START RECORDED INFORMATION

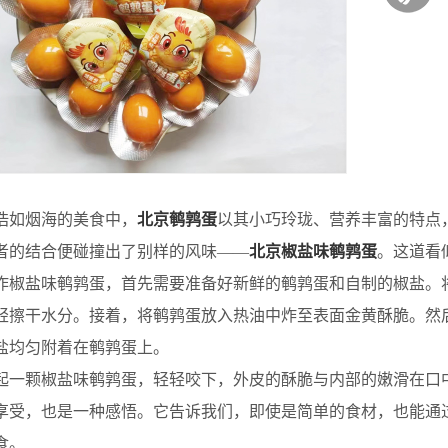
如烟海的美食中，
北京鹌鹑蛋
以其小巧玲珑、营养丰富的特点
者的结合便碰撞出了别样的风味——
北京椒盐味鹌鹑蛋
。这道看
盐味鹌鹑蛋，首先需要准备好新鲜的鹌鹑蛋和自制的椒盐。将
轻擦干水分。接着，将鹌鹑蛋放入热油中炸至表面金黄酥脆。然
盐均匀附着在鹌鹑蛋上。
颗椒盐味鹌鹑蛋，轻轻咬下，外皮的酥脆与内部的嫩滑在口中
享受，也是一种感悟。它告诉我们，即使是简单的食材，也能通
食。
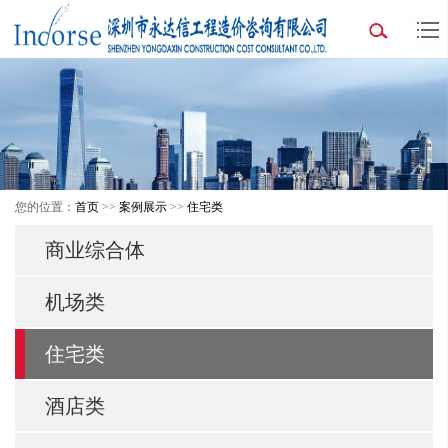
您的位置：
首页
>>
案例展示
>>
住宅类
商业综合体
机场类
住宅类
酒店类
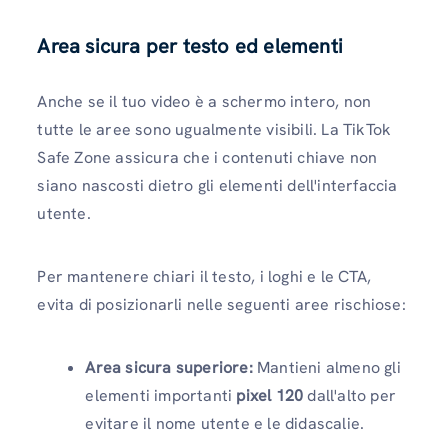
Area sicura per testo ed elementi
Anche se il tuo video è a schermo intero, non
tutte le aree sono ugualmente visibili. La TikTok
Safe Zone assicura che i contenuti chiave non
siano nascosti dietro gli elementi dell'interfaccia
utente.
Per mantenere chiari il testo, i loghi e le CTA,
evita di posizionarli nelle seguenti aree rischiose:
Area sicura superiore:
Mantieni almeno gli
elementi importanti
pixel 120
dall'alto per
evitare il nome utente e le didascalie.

END RECORDED INFORMATION

▶ [WORK TO BE COMPLETED]
Please return only the lines from the one that contains "Per mantenere chiari" through the final line of the entries, each exactly as written.

▶ [TASK OUTPUT]
Per mantenere chiari il testo, i loghi e le CTA,
evita di posizionarli nelle seguenti aree rischiose:
Area sicura superiore:
Mantieni almeno gli
elementi importanti
pixel 120
dall'alto per
evitare il nome utente e le didascalie.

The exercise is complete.